Something fishy at museum

16:00, Jan 06 2014
Fishy Creatures
SAY "CHEESE": Auckland War Memorial Museum’s natural sciences collection manager Severine Hannam with a mako shark at the warehouse in East Tamaki.

From a 100-year-old hagfish to a great white shark, the Auckland War Memorial Museum owns some freaky sea creatures.

But you won't find them on show.

Most of the museum's 8000 fish specimens are stacked in tanks, jars and barrels in an East Tamaki warehouse. Included among them are the hideous hagfish which was picked up by a trawler in 1908, a pale toadfish and a pint-sized cousin of the giant mola mola.

Fishy Creatures
WELL-PRESERVED: One of the oldest specimens in the collection is an eyeless, bottom-feeding hagfish.

Severine Hannam has trouble selecting a favourite among the thousands of fish she looks after in an East Tamaki warehouse.

But if she's pushed the woman who manages the Auckland War Memorial Museum's natural sciences collection narrows it down to "the perfect-looking shark", the mean-faced mako.

"It gets mistaken for a great white shark but it's a more slender and sexy looking fish," she says.


The mako is crammed into a 500 litre tank with other dead sharks that would have been its mortal enemies in life. They're stored in a 70 per cent ethanol solution which will preserve the fish "for a long, long time - hopefully forever", she says.

More tanks have been ordered to make room as the collection grows. Fewer than 1 per cent of the museum's fish specimens are on public display because there's no room to show the others.

Even if there were, most just aren't "pretty enough", Ms Hannam says.

Instead they serve another, arguably more important purpose as research specimens for scientists and university students.

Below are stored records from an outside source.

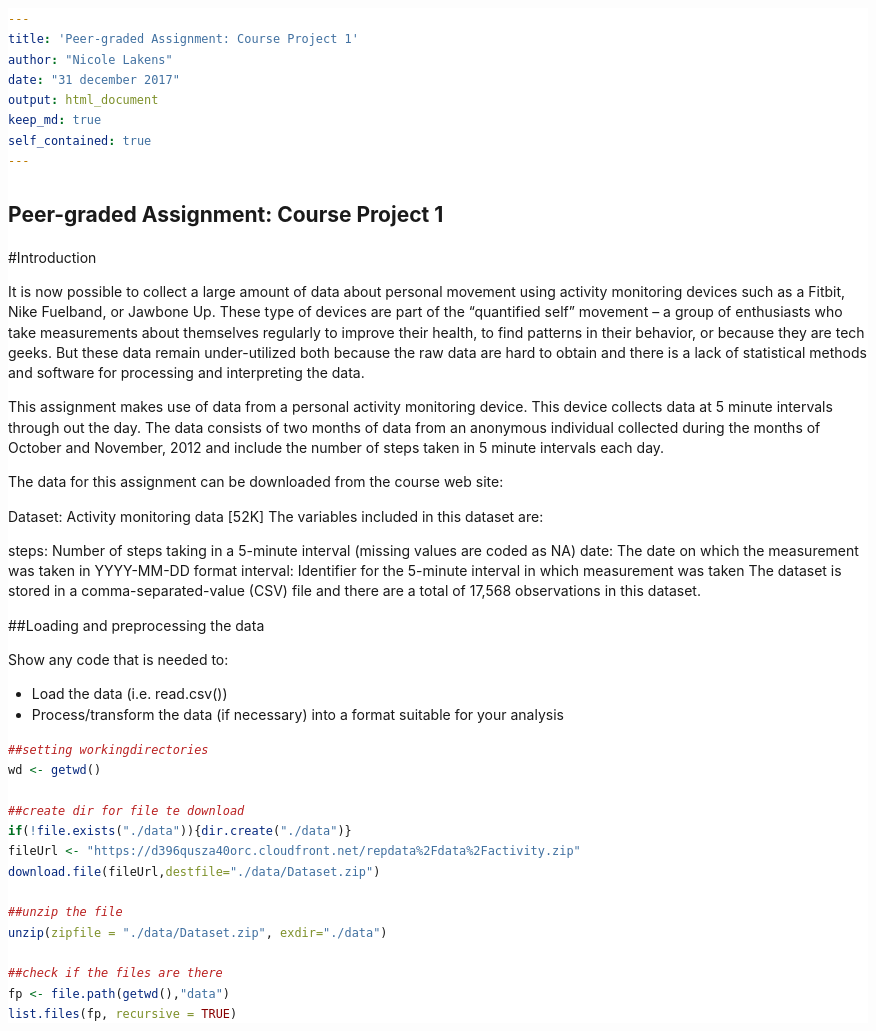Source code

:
 ```yaml
---
title: 'Peer-graded Assignment: Course Project 1'
author: "Nicole Lakens"
date: "31 december 2017"
output: html_document
keep_md: true
self_contained: true
---
```



Peer-graded Assignment: Course Project 1
----------------------------------------

#Introduction

It is now possible to collect a large amount of data about personal movement using activity monitoring devices such as a Fitbit, Nike Fuelband, or Jawbone Up. These type of devices are part of the “quantified self” movement – a group of enthusiasts who take measurements about themselves regularly to improve their health, to find patterns in their behavior, or because they are tech geeks. But these data remain under-utilized both because the raw data are hard to obtain and there is a lack of statistical methods and software for processing and interpreting the data.

This assignment makes use of data from a personal activity monitoring device. This device collects data at 5 minute intervals through out the day. The data consists of two months of data from an anonymous individual collected during the months of October and November, 2012 and include the number of steps taken in 5 minute intervals each day.

The data for this assignment can be downloaded from the course web site:

Dataset: Activity monitoring data [52K]
The variables included in this dataset are:

steps: Number of steps taking in a 5-minute interval (missing values are coded as NA)
date: The date on which the measurement was taken in YYYY-MM-DD format
interval: Identifier for the 5-minute interval in which measurement was taken
The dataset is stored in a comma-separated-value (CSV) file and there are a total of 17,568 observations in this dataset.

##Loading and preprocessing the data

Show any code that is needed to:
- Load the data (i.e. read.csv())
- Process/transform the data (if necessary) into a format suitable for your analysis


```r
##setting workingdirectories
wd <- getwd()

##create dir for file te download
if(!file.exists("./data")){dir.create("./data")}
fileUrl <- "https://d396qusza40orc.cloudfront.net/repdata%2Fdata%2Factivity.zip"
download.file(fileUrl,destfile="./data/Dataset.zip")

##unzip the file
unzip(zipfile = "./data/Dataset.zip", exdir="./data")

##check if the files are there
fp <- file.path(getwd(),"data")
list.files(fp, recursive = TRUE)
```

Museums act like libraries and lend each other specimens, she says.

"It works all over the world. I've just sent shark tissue samples to a museum in America."

In her year on the job Ms Hannam has been sorting through every specimen in the collection. She's had some great finds including a hideous hagfish picked up by a trawler in 1908.

It has no eyes and feeds on carcasses that have dropped to the bottom of the sea. Pores along its body secrete thick mucus as a defence mechanism, causing predators such as sharks to spit it out.

Such items are an irreplaceable historical resource, Ms Hannam says.

"The number one rule of thumb for each museum specimen is to handle it like you're holding on to your life. They're all unique, especially the date they were collected, because we can't go back in time."

These days when Ms Hannam and colleagues go on dive trips they try to keep the killing to a minimum.

Most research today is done with DNA which needs only a tissue sample.

Researchers take photos and samples and then release the fish, particularly if they're "large charismatic animals like sharks", she says.

"The goal is to get one of each fish from each area. The goal is not for us to empty the oceans."

Doctoral students finished with their research material and people who have stumbled across odd-looking fish are also a good source of new specimens.

To be accepted, the fish should be in good condition with records of where and when collected.